Description: Membership in a product of two subsets of a multiplication group. (Contributed by Thierry Arnoux, 20-Jan-2024)
| Ref | Expression | ||
|---|---|---|---|
| Hypotheses | elmgplsm.b | |- B = ( Base ` R ) |
|
| elmgplsm.t | |- .x. = ( .r ` R ) |
||
| elmgplsm.g | |- G = ( mulGrp ` R ) |
||
| elmgplsm.m | |- .X. = ( LSSum ` G ) |
||
| elmgplsm.e | |- ( ph -> E C_ B ) |
||
| elmgplsm.f | |- ( ph -> F C_ B ) |
||
| Assertion | elmgplsm | |- ( ph -> ( Z e. ( E .X. F ) <-> E. x e.
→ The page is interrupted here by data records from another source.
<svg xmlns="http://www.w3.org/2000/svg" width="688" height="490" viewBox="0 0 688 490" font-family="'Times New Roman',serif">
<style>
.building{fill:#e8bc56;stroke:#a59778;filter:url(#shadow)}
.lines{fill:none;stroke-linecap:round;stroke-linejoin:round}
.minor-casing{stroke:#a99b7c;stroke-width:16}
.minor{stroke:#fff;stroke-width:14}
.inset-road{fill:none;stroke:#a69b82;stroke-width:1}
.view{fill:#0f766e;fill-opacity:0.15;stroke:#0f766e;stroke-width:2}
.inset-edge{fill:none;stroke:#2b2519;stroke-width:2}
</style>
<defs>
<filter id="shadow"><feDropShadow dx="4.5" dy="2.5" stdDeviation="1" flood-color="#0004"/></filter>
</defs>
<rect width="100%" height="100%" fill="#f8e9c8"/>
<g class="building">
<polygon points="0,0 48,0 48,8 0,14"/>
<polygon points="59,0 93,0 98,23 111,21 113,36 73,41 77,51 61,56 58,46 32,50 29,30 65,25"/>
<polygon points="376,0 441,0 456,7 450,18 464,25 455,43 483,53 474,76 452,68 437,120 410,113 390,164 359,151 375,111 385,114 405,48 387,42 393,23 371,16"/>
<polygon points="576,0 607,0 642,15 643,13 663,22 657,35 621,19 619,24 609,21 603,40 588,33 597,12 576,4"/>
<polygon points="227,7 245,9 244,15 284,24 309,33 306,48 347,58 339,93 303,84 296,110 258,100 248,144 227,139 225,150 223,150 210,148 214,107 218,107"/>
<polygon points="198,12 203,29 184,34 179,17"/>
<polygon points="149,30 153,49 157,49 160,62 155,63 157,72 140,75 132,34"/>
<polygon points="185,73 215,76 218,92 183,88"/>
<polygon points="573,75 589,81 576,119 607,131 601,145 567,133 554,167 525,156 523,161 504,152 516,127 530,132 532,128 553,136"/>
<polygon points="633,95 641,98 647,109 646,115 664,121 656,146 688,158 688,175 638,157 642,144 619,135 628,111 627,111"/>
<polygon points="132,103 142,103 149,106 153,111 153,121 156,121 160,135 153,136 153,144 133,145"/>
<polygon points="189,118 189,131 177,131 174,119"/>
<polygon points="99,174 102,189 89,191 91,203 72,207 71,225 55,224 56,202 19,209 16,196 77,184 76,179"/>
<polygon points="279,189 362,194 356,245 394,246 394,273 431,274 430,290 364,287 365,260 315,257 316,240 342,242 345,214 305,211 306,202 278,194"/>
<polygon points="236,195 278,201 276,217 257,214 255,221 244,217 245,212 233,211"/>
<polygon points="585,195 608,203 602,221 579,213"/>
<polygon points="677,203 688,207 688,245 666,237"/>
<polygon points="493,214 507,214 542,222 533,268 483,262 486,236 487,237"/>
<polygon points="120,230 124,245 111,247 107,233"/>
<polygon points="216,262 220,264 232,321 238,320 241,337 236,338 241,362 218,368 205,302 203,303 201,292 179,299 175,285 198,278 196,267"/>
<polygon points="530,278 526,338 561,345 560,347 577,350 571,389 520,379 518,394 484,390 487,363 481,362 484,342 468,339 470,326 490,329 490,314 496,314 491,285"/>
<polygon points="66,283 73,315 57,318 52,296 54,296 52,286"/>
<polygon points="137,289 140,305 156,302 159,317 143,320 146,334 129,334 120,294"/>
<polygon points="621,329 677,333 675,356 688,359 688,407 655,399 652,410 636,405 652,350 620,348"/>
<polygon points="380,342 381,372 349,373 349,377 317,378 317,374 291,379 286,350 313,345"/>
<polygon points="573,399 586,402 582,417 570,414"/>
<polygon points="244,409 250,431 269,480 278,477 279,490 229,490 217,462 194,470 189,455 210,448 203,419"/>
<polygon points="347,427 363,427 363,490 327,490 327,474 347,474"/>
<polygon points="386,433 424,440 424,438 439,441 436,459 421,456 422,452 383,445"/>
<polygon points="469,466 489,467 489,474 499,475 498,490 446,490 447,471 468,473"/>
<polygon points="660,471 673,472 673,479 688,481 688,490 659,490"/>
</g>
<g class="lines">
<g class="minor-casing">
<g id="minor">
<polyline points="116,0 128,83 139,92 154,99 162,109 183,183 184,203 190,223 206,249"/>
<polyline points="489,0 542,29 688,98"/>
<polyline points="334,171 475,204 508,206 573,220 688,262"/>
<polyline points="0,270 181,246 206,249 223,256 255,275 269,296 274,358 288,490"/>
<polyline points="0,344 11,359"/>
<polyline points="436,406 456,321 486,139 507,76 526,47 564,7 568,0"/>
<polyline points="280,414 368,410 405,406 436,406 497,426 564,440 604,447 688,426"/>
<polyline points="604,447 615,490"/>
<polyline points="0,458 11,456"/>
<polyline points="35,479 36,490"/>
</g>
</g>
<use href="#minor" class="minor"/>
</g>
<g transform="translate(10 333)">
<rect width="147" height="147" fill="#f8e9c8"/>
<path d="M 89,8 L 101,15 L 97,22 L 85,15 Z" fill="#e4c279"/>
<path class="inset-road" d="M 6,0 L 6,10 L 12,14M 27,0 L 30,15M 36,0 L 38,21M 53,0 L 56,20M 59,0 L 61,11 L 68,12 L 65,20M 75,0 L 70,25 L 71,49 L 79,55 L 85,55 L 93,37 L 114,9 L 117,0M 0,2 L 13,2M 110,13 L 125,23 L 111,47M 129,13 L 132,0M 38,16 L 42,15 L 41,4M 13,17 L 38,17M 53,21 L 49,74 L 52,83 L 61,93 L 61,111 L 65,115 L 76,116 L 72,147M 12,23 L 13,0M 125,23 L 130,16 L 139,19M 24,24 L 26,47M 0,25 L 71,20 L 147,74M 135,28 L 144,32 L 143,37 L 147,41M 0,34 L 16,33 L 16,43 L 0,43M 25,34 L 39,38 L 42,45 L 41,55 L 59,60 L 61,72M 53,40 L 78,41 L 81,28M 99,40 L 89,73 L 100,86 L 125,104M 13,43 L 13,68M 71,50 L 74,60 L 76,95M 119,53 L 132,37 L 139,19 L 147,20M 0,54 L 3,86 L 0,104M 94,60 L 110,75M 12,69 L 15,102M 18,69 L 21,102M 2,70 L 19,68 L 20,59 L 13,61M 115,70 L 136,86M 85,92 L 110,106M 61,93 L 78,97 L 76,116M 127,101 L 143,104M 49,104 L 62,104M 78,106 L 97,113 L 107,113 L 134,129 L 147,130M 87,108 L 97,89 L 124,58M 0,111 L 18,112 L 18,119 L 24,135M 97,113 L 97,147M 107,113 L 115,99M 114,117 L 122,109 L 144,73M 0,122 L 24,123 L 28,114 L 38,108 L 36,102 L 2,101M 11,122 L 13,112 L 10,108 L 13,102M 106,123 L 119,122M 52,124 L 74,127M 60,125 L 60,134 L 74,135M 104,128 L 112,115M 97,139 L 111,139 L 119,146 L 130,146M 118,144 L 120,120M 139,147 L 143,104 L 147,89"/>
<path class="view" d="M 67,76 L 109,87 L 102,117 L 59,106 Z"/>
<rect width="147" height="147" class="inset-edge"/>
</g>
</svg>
E E. y e. F Z = ( x .x. y ) ) ) |
| Step | Hyp | Ref | Expression |
|---|---|---|---|
| 1 | elmgplsm.b | |- B = ( Base ` R ) |
|
| 2 | elmgplsm.t | |- .x. = ( .r ` R ) |
|
| 3 | elmgplsm.g | |- G = ( mulGrp ` R ) |
|
| 4 | elmgplsm.m | |- .X. = ( LSSum ` G ) |
|
| 5 | elmgplsm.e | |- ( ph -> E C_ B ) |
|
| 6 | elmgplsm.f | |- ( ph -> F C_ B ) |
|
| 7 | 3 | fvexi | |- G e. _V |
| 8 | 3 1 | mgpbas | |- B = ( Base ` G ) |
| 9 | 3 2 | mgpplusg | |- .x. = ( +g ` G ) |
| 10 | 8 9 4 | lsmelvalx | |- ( ( G e. _V /\ E C_ B /\ F C_ B ) -> ( Z e. ( E .X. F ) <-> E. x e. E E. y e. F Z = ( x .x. y ) ) ) |
| 11 | 7 5 6 10 | mp3an2i | |- ( ph -> ( Z e. ( E .X. F ) <-> E. x e. E E. y e. F Z = ( x .x. y ) ) ) |